You could be throwing an adults-only wedding for any number of reasons, but whatever your rationale, now you have certain steps you must take to enforce your no-kids rule and keep your guests in the know. Here, our experts reveal six things you must do to pull off an adults-only wedding.
1. Make your age-restrictions clear from the get-go.
Spread the word early that your wedding will be adults-only, suggests says Jaclyn Fisher, owner of Two Little Birds Planning in Philadelphia. When you send out your official invitations, "couples should make it clear that their wedding is adults-only by addressing invitations with only the names of those who are invited," she says. "This way, guests with children won't assume that the entire family can come."
2. Use your family and wedding party to spread the word.
You don't have to deliver the news solo, Fisher says. "Use your family and wedding party to help spread the word, especially at pre-wedding events like the bridal shower," she suggests. With a team working to get the word out, you won't have to go as far as to print "adults-only" on your invitations, she points out.
3. Add the information to your wedding website.

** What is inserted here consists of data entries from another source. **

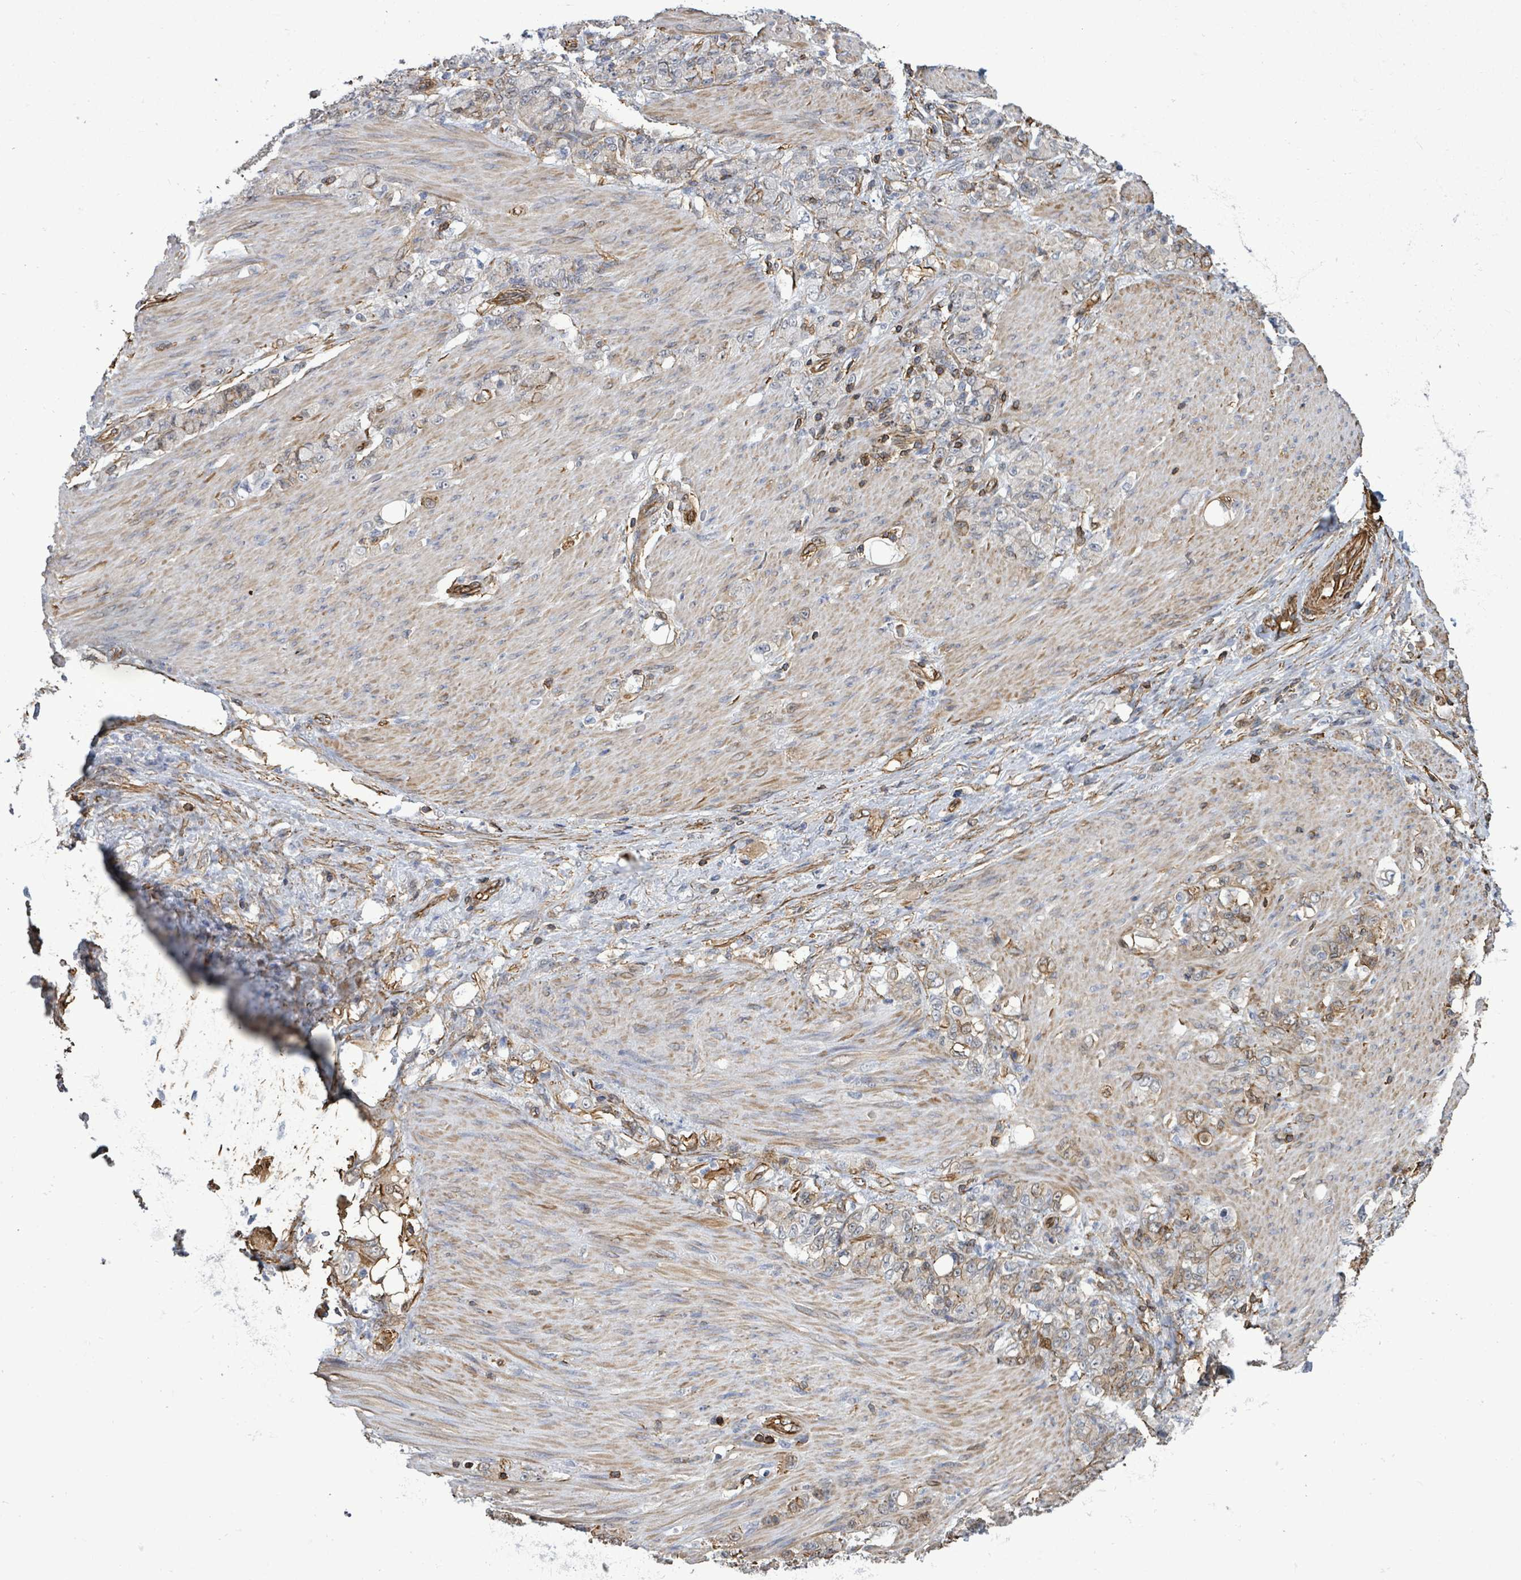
{"staining": {"intensity": "moderate", "quantity": "25%-75%", "location": "cytoplasmic/membranous"}, "tissue": "stomach cancer", "cell_type": "Tumor cells", "image_type": "cancer", "snomed": [{"axis": "morphology", "description": "Normal tissue, NOS"}, {"axis": "morphology", "description": "Adenocarcinoma, NOS"}, {"axis": "topography", "description": "Stomach"}], "caption": "Stomach cancer stained with a brown dye demonstrates moderate cytoplasmic/membranous positive expression in about 25%-75% of tumor cells.", "gene": "PRKRIP1", "patient": {"sex": "female", "age": 79}}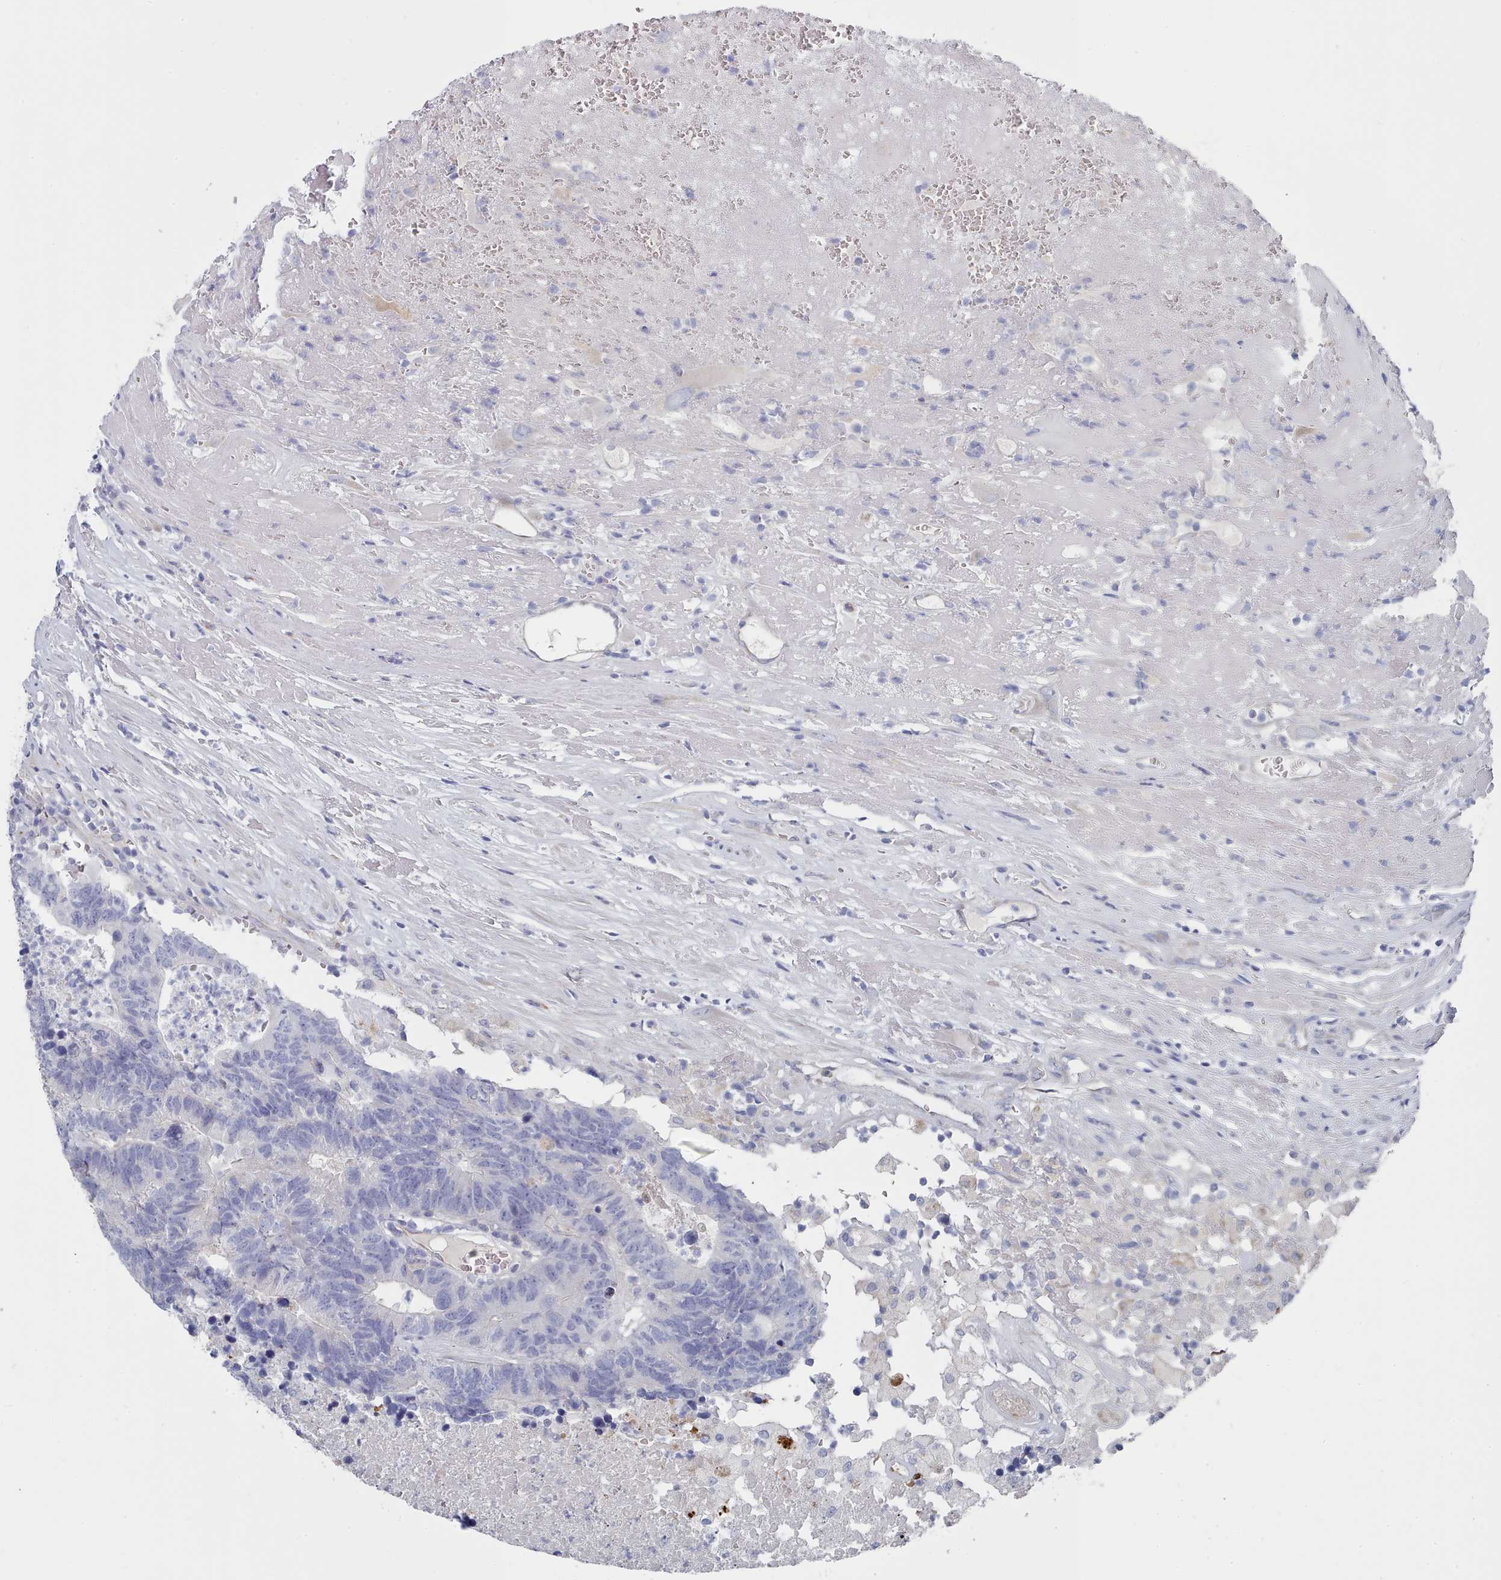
{"staining": {"intensity": "negative", "quantity": "none", "location": "none"}, "tissue": "colorectal cancer", "cell_type": "Tumor cells", "image_type": "cancer", "snomed": [{"axis": "morphology", "description": "Adenocarcinoma, NOS"}, {"axis": "topography", "description": "Colon"}], "caption": "There is no significant expression in tumor cells of colorectal cancer.", "gene": "PDE4C", "patient": {"sex": "female", "age": 48}}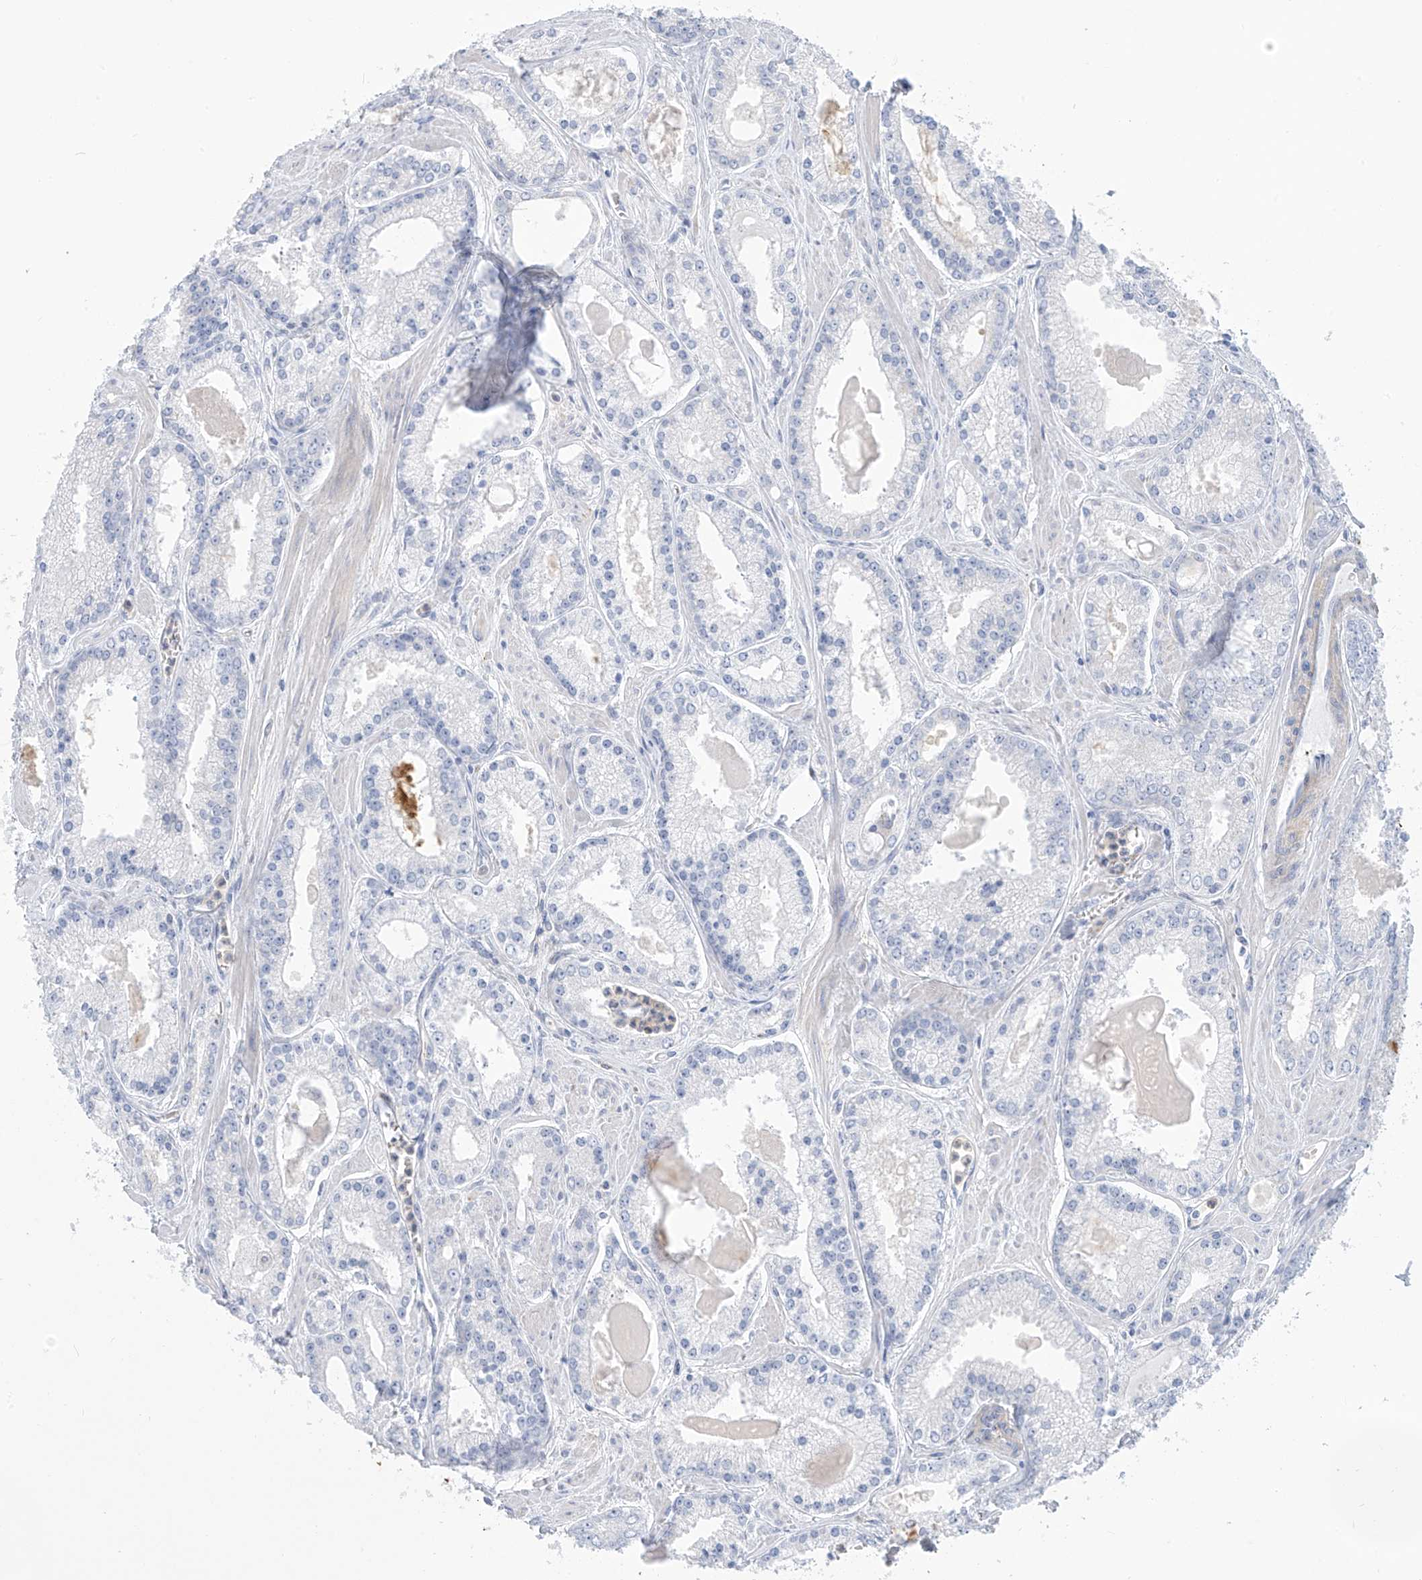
{"staining": {"intensity": "negative", "quantity": "none", "location": "none"}, "tissue": "prostate cancer", "cell_type": "Tumor cells", "image_type": "cancer", "snomed": [{"axis": "morphology", "description": "Adenocarcinoma, Low grade"}, {"axis": "topography", "description": "Prostate"}], "caption": "Human prostate adenocarcinoma (low-grade) stained for a protein using immunohistochemistry (IHC) shows no expression in tumor cells.", "gene": "FABP2", "patient": {"sex": "male", "age": 54}}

Because you aren't hitting your guests over the head with your adults-only requirement on your invitations, it's best to be specific on your wedding website, says Sarah Glick, wedding planner at Brilliant Event Planning in New York City. There, you can add any information related to childcare services, too. "I find that parents tend to accept this a little better when childcare alternatives are suggested on the site," says Glick. For example, write: "In order to ensure everyone has as much fun as possible, our wedding is adults-only. However, below are the names and contact information of some highly-qualified sitters who live in the area and are available.'" Taking the research out of childcare, says Glick, "makes it easy for parents to have an alternative. Plus, it means that no one has an excuse for not being able to find childcare!"
4. Be discreet with any exceptions.
Any exceptions, including those made for yourself and your closest family members, should be done on the down-low, Fisher says. "I worked with a bride whose cousin had just had a baby," Fisher recalls. "Since it was an adults-only wedding, we had a sitter watching the newborn in the bridal suite. Guests were none the wiser, so those with kids who weren't invited weren't offended."
5. Don't assume your guests will be disgruntled.
You may feel guilt over your decision. But both Fisher and Glick say you shouldn't. "Couples don't need to go out of their way to explain their decision to guests with kids," says Fisher. "Couples shouldn't assume that all parents will be offended if the entire family didn't make the guest list." Not only that, but Glick points out that parents may welcome your wedding as a date night. "Your friends will have a good time without their kids," she says. "When kids aren't permitted, parents don't have to feel guilty about choosing to not include them."
6. Stick to your guns.
"If there is a miscommunication and guests assume that their kids are invited, the couple should call them," says Fisher, rather than waiting for any further fallout. "It's a sensitive topic and something that should be addressed directly," she explains. But no matter what, "don't back down on your decision. Use this as an opportunity to explain why it's adults-only — you can always blame the budget or venue capacity — and offer childcare options."